Realizing that I had left my place on the rock and was now standing, I watched in awe at the change across the valley before me. Those who had stayed in bed for those last minutes of sleep had missed a spectacle almost too wondrous to describe. The passage of time played no part whatsoever in the magnificent event that I had just witnessed. Time had seemed to stand still there on the hilltop where I was standing.

The feeling of just how small man is when compared to the vastness of our universe seemed to settle around my shoulders. I was reminded again that man does not and cannot control the happenings of our universe. We are here only because we are allowed to be here.

The bright morning sun had now pushed the remaining shadows from the high hill. The morning activities had by now gotten into full swing in the huge valley and the high hills that bordered it. The fresh air further lifted my spirits as the events that I had just witnessed raced again through my mind. A feeling of sorrow again came over me for those who had missed that which I had just been allowed to be a part of.

As I made my way out to the paved road, the quietness of the morning  seemed to draw me ever so strongly toward the distant hills to the north. I yet had time to take just a short ride up through the hills before returning home to begin the morning. A few minutes more wouldn’t make any difference; the fresh morning air beckoned me onward. Just a few miles more, then I would turn around and make my way south to my driveway from where I had started.

The plush green beauty of the countryside was almost breathtaking. As the winding road seemed to weave its way through what looked like tunnels of the standing timber, I knew that I had made the right decision to come this way on this most beautiful morning. I had been a part of a morning worship in which not many get to participate. I had witnessed God’s handiwork at its greatest.

As I sped along admiring the beauty around me, I must have lost track of time.

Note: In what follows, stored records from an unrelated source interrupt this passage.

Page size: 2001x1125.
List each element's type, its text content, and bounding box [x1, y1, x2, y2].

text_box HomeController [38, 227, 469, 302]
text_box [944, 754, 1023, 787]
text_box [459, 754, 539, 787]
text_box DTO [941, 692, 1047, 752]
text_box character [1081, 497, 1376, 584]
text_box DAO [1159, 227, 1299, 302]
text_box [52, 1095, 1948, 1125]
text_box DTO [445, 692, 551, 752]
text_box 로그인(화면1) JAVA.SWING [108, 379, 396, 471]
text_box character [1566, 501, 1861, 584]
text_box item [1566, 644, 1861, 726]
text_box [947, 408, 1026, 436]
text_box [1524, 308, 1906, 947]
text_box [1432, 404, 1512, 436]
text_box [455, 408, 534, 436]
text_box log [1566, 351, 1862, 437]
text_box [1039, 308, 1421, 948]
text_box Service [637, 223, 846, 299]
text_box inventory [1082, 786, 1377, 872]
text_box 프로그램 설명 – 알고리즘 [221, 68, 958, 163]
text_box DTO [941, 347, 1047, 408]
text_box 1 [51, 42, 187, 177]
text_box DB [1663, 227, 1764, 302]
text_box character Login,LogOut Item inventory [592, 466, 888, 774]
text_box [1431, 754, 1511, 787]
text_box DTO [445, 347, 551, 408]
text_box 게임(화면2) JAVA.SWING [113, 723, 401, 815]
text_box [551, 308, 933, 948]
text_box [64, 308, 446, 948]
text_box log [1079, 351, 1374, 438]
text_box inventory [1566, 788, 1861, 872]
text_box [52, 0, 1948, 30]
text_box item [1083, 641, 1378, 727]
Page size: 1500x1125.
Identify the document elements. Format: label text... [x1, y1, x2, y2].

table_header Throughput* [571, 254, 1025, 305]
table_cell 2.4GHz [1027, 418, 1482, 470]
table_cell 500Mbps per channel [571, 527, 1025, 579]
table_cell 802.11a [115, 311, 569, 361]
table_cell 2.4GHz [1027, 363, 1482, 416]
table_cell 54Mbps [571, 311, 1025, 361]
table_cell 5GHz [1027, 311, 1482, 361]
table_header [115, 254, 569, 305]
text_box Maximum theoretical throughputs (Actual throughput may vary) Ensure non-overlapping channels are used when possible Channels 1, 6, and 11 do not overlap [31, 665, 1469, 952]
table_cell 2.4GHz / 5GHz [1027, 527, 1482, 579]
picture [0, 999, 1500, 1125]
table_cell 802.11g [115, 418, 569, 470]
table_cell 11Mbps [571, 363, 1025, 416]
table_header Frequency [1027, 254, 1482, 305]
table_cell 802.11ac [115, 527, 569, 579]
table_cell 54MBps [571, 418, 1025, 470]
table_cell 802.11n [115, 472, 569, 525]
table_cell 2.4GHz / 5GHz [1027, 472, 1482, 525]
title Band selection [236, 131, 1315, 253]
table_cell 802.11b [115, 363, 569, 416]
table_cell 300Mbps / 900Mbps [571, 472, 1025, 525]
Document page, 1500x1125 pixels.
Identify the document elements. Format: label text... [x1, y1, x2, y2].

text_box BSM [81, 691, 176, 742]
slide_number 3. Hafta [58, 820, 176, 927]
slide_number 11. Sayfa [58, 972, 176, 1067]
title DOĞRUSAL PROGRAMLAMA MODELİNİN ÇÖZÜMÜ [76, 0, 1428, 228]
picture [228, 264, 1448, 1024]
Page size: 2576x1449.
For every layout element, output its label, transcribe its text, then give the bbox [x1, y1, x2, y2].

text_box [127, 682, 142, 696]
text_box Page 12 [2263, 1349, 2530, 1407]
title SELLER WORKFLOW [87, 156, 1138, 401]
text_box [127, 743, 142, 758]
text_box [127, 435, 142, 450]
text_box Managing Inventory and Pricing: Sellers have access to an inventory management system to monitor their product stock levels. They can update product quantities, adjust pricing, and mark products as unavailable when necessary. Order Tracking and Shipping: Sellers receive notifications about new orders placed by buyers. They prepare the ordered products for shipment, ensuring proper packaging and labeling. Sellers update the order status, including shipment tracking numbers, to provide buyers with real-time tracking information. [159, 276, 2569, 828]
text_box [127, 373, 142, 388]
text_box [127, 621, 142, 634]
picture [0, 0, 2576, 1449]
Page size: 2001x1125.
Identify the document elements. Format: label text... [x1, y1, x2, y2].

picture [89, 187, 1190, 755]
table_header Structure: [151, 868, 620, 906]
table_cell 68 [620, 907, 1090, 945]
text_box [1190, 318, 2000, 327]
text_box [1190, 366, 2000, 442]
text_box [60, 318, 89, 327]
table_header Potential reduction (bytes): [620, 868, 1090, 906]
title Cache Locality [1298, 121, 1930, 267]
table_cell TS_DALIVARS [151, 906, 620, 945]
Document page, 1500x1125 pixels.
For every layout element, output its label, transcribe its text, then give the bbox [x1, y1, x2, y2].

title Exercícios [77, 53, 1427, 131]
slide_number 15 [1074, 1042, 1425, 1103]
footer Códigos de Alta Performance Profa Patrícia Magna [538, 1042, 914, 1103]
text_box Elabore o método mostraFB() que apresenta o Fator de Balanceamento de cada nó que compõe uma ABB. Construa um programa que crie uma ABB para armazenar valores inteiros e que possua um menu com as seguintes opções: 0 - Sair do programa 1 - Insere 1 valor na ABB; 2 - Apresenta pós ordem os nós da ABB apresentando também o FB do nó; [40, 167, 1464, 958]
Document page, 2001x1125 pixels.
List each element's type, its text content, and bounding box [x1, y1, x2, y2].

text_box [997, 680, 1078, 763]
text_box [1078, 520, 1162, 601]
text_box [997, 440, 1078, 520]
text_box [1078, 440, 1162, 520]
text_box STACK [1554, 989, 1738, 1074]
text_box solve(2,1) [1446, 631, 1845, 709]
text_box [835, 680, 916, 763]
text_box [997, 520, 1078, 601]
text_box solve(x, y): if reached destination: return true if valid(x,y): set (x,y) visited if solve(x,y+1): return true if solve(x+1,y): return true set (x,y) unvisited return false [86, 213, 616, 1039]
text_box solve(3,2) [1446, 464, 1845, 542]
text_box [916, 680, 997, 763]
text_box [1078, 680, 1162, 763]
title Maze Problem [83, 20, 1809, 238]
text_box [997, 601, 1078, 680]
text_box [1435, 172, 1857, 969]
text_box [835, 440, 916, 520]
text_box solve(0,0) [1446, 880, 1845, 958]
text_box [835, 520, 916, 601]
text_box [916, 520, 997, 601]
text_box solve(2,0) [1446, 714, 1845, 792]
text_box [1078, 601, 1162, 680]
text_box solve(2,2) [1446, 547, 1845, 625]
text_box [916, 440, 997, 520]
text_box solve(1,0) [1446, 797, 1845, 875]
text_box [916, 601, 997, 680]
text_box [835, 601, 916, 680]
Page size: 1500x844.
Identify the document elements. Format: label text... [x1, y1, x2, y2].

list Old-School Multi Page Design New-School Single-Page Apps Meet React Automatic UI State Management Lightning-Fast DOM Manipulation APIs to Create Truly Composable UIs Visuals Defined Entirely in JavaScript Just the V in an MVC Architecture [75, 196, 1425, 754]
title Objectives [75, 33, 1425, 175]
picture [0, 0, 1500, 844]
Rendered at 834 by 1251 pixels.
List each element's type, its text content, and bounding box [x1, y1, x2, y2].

Glancing at the speedometer of my motorcycle, I realized I had ridden over 56 miles since leaving my driveway this morning before sunrise. Oh well, I can always blame my wanderings on that mean old vagabond blood that flows through my veins. But then again, that vagabond blood has its good points too – wouldn’t trade it for anything.

(Singleton, the author of the 1991 book “Of Foxfire and Phantom Soldiers,” passed away at the age of 79 on July 19, 2007. A longtime resident of Monroeville, he was born on Dec. 14, 1927 in Marengo County, graduated from Sweet Water High School, served in the Korean War, lived for a time among Apache Indians, moved to Monroe County on June 28, 1964 and served as the administrator of the Monroeville National Guard unit from 1964 to 1987. For years, Singleton’s column “Somewhere in Time” appeared in The Monroe Journal, and he wrote a lengthy series of articles about Monroe County that appeared in Alabama Life magazine. Some of his earlier columns also appeared under the heading of “Monroe County History: Did You Know?” He is buried in Pineville Cemetery in Monroeville. The column above and all of Singleton’s other columns are available to the public through the microfilm records at the Monroe County Public Library in Monroeville. Singleton’s columns are presented here each week for research and scholarship purposes and as part of an effort to keep his work and memory alive.)